Bilateral exercise aids cross-cultural exchange

Senior Airman Benjamin Sneyd, 35th Maintenance Squadron, instructs Technical Sergeant Hiroyuki Asakura how to test an AIM-9 missile guidance control system. Asakura is here as part of the bilateral exchange program to strengthen ties between U. S. and Japanese air forces.


By JENNIFER H. SVAN | STARS AND STRIPES Published: February 2, 2007

MISAWA AIR BASE, Japan — Take seven U.S. airmen and seven Japanese airmen, pair them up for eight days on the job, for meals and for leisure activities, and what happens — besides a lot of thumbing through a Japanese-English dictionary?

Blossoming friendships and a better understanding of different cultures and militaries, say the participants in Misawa’s Bilateral NCO Exchange.

“We’re just trying to build better relationships so if we did have to work together, it would be an easier transition,” said Master Sgt. Randy Wehrung, the 35th Fighter Wing medical inspections superintendent and organizer of the exchange between the U.S. Air Force and Japan Air Self-Defense Force.

In a few years Hyakuri Air Base’s airfield, located about 50 miles northeast of Tokyo, is to be jointly used by the U.S. and Japanese militaries for flight training, said Staff Sgt. Kanji Numajiri, a JASDF exchange participant.

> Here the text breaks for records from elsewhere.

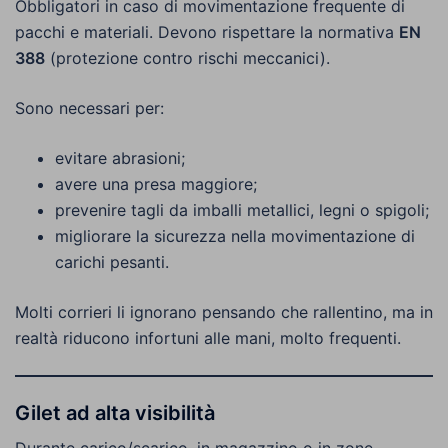
Obbligatori in caso di movimentazione frequente di
pacchi e materiali. Devono rispettare la normativa
EN
388
(protezione contro rischi meccanici).
Sono necessari per:
evitare abrasioni;
avere una presa maggiore;
prevenire tagli da imballi metallici, legni o spigoli;
migliorare la sicurezza nella movimentazione di
carichi pesanti.
Molti corrieri li ignorano pensando che rallentino, ma in
realtà riducono infortuni alle mani, molto frequenti.
Gilet ad alta visibilità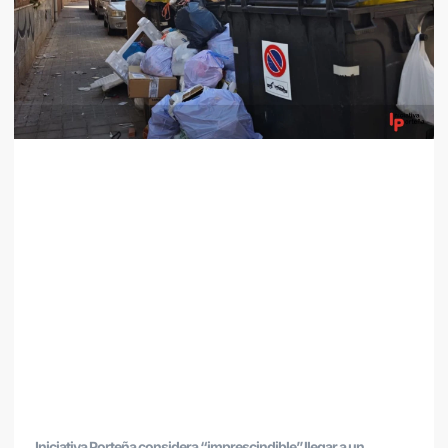
Iniciativa Porteña considera “imprescindible” llegar a un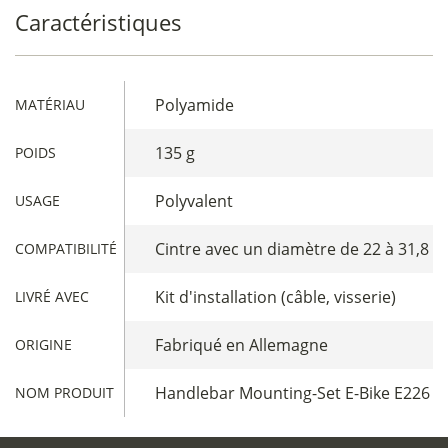
Caractéristiques
Polyamide
MATÉRIAU
135 g
POIDS
Polyvalent
USAGE
Cintre avec un diamètre de 22 à 31,8 
COMPATIBILITÉ
Kit d'installation (câble, visserie)
LIVRÉ AVEC
Fabriqué en Allemagne
ORIGINE
Handlebar Mounting-Set E-Bike E226
NOM PRODUIT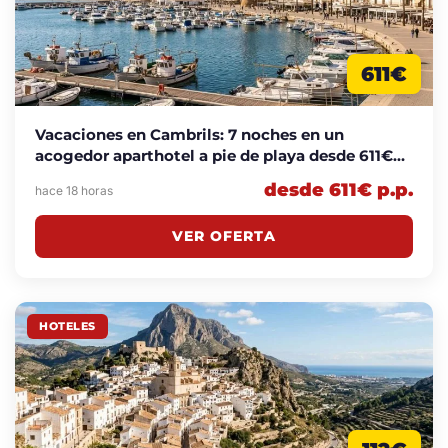
611€
Vacaciones en Cambrils: 7 noches en un
acogedor aparthotel a pie de playa desde 611€
p.p.
desde 611€ p.p.
hace 18 horas
VER OFERTA
HOTELES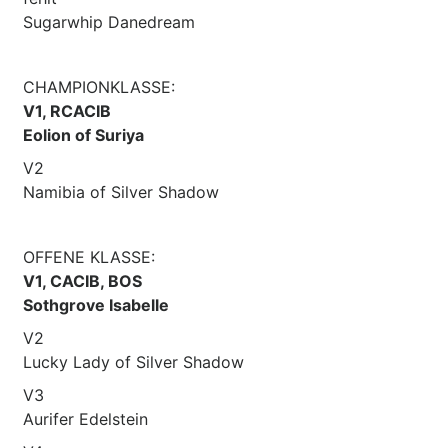
Sugarwhip Danedream
CHAMPIONKLASSE:
V1, RCACIB
Eolion of Suriya
V2
Namibia of Silver Shadow
OFFENE KLASSE:
V1, CACIB, BOS
Sothgrove Isabelle
V2
Lucky Lady of Silver Shadow
V3
Aurifer Edelstein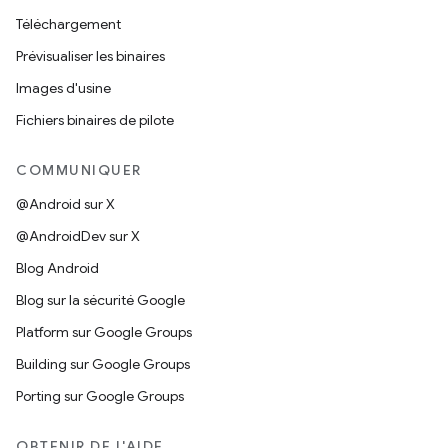
Téléchargement
Prévisualiser les binaires
Images d'usine
Fichiers binaires de pilote
COMMUNIQUER
@Android sur X
@AndroidDev sur X
Blog Android
Blog sur la sécurité Google
Platform sur Google Groups
Building sur Google Groups
Porting sur Google Groups
OBTENIR DE L'AIDE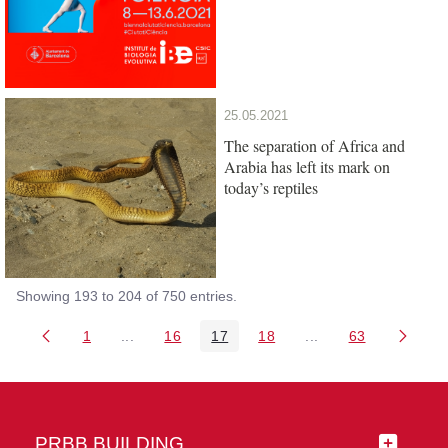
25.05.2021
The separation of Africa and
Arabia has left its mark on
today’s reptiles
Showing 193 to 204 of 750 entries.
1
...
16
17
18
...
63
Page
Intermediate Pages Use TAB to navigate.
Page
Page
Page
Intermediate Pages 
Page
PRBB BUILDING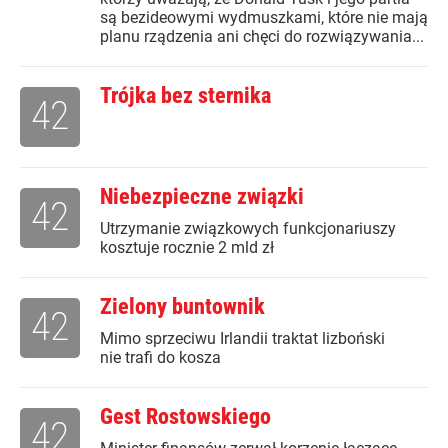
są bezideowymi wydmuszkami, które nie mają
planu rządzenia ani chęci do rozwiązywania...
Trójka bez sternika
42
Niebezpieczne związki
42
Utrzymanie związkowych funkcjonariuszy
kosztuje rocznie 2 mld zł
Zielony buntownik
42
Mimo sprzeciwu Irlandii traktat lizboński
nie trafi do kosza
Gest Rostowskiego
42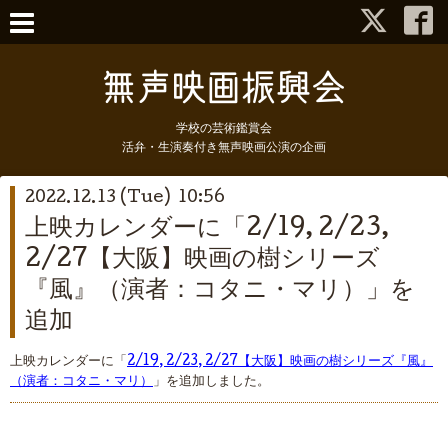
学校の芸術鑑賞会
活弁・生演奏付き無声映画公演の企画
2022.12.13 (Tue) 10:56
上映カレンダーに「2/19, 2/23,
2/27【大阪】映画の樹シリーズ
『風』（演者：コタニ・マリ）」を
追加
上映カレンダーに「
2/19, 2/23, 2/27【大阪】映画の樹シリーズ『風』
（演者：コタニ・マリ）
」を追加しました。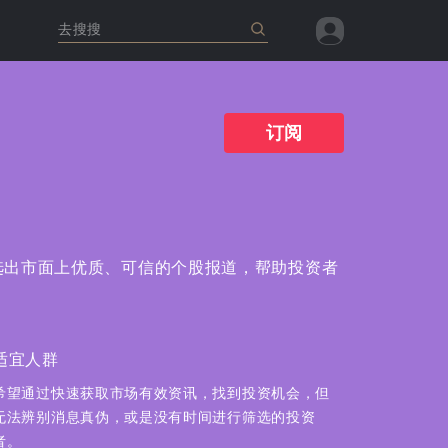
去搜搜
查看全部
查看全部
查看全部
查看全部
查看全部
订阅
选出市面上优质、可信的个股报道，帮助投资者
适宜人群
适宜人群
希望通过快速获取市场有效资讯，找到投资机会，但
希望通过快速获取市场有效资讯，找到投资机会，但
无法辨别消息真伪，或是没有时间进行筛选的投资
无法辨别消息真伪，或是没有时间进行筛选的投资
者。
者。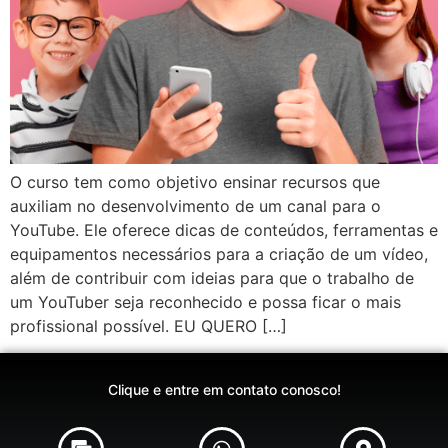
O curso tem como objetivo ensinar recursos que
auxiliam no desenvolvimento de um canal para o
YouTube. Ele oferece dicas de conteúdos, ferramentas e
equipamentos necessários para a criação de um vídeo,
além de contribuir com ideias para que o trabalho de
um YouTuber seja reconhecido e possa ficar o mais
profissional possível. EU QUERO […]
Clique e entre em contato conosco!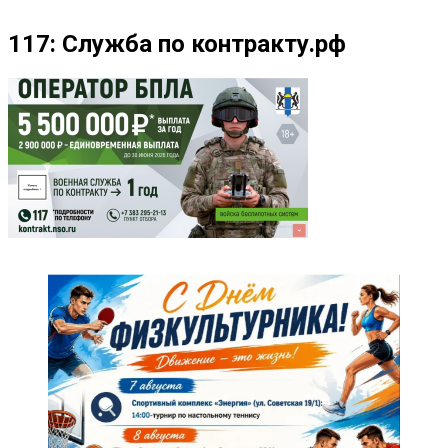
117: Служба по контракту.рф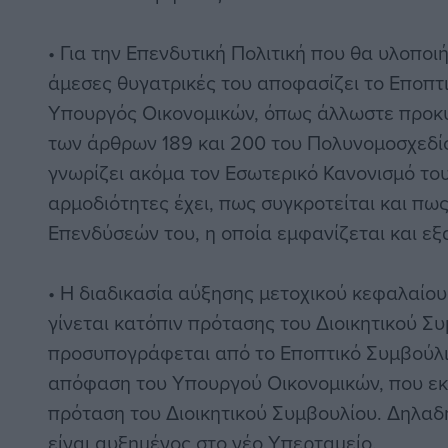
• Για την Επενδυτική Πολιτική που θα υλοποιή
άμεσες θυγατρικές του αποφασίζει το Εποπτι
Υπουργός Οικονομικών, όπως άλλωστε προκ
των άρθρων 189 και 200 του Πολυνομοσχεδίο
γνωρίζει ακόμα τον Εσωτερικό Κανονισμό του
αρμοδιότητες έχει, πως συγκροτείται και πω
Επενδύσεών του, η οποία εμφανίζεται και εξ
• Η διαδικασία αύξησης μετοχικού κεφαλαίου
γίνεται κατόπιν πρότασης του Διοικητικού Συ
προσυπογράφεται από το Εποπτικό Συμβούλι
απόφαση του Υπουργού Οικονομικών, που εκ
πρόταση του Διοικητικού Συμβουλίου. Δηλαδ
είναι αυξημένος στο νέο Υπερταμείο.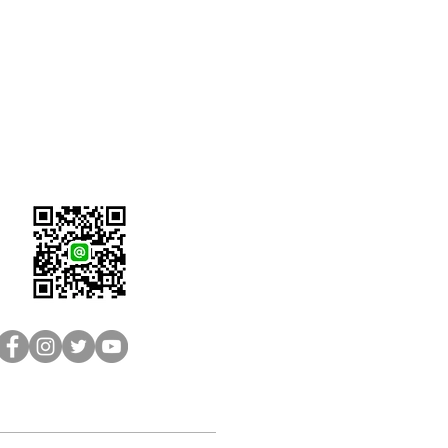
LINE客服：@brain-sh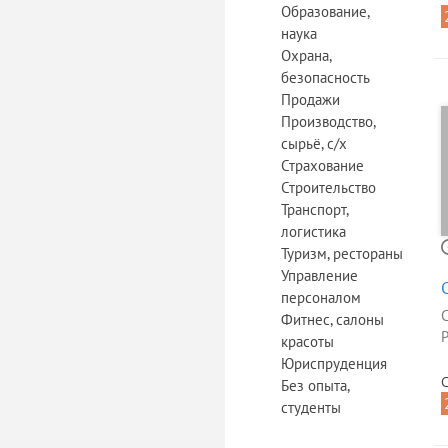
Образование,
наука
Охрана,
безопасность
Продажи
Производство,
сырьё, с/х
Страхование
Строительство
Транспорт,
логистика
Туризм, рестораны
Управление
персоналом
Фитнес, салоны
Р
красоты
Юриспруденция
С
Без опыта,
студенты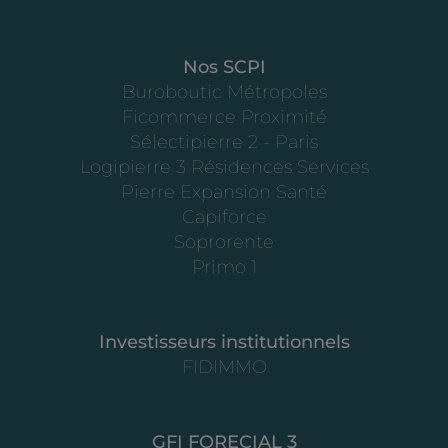
Nos SCPI
Buroboutic Métropoles
Ficommerce Proximité
Sélectipierre 2 - Paris
Logipierre 3 Résidences Services
Pierre Expansion Santé
Capiforce
Soprorente
Primo 1
Investisseurs institutionnels
FIDIMMO
GFI FORECIAL 3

Hyakuri is one of six Japanese military bases designated to host bilateral training and exercises in the future as part of U.S.-Japan force realignments.

An F-15 crew chief who speaks some English, Numajiri, 33, was matched with Staff Sgt. Andrew Fraser, 24, an F-16 crew chief at Misawa. The two also were teamed with seven Misawa airmen and spent about 10 days at Hyakuri in December for the first half of the bilateral swap.

Monday, as the Misawa portion was winding down, they shared observations and lessons learned. Communication was limited, with a Japanese-to-English translation device whipped out frequently, they said.

Fraser found it interesting to see the Japanese cultural values of teamwork and community embodied on the flight line.

“As opposed to one crew chief being on every jet, they have two or three working on launch and recovery,” he said. “We work as a group in the Air Force, but a lot of times, it’s manning issues, so we work jobs by ourselves a lot.”

Numajiri discovered that U.S. airmen are sticklers for safety. “Americans follow every step, very precise,” he said through a translator. “We sometimes skip some of the steps to make it easier.” On the job, he said he learned from Fraser how to marshal in an F-16 and how to complete the various safety inspections crew chiefs perform on the fighters.

Other observations: “This area of Japan is very famous for seafood, but Americans don’t eat seafood,” Numajiri said, as he and Fraser recalled the welcome reception at Hyakuri where Fraser passed up the raw seafood.

While lodging at the Misawa Inn, Numajiri caught an episode of “Fear Factor,” and was surprised to see people eating spiders. Not even Japanese television comics would try that, he said. The exchange also gave Numajiri a rare chance to “hang out” with Americans, he said. “I think it’s good that we’re doing this exchange, because we’re learning different ways of doing the same thing,” Fraser said.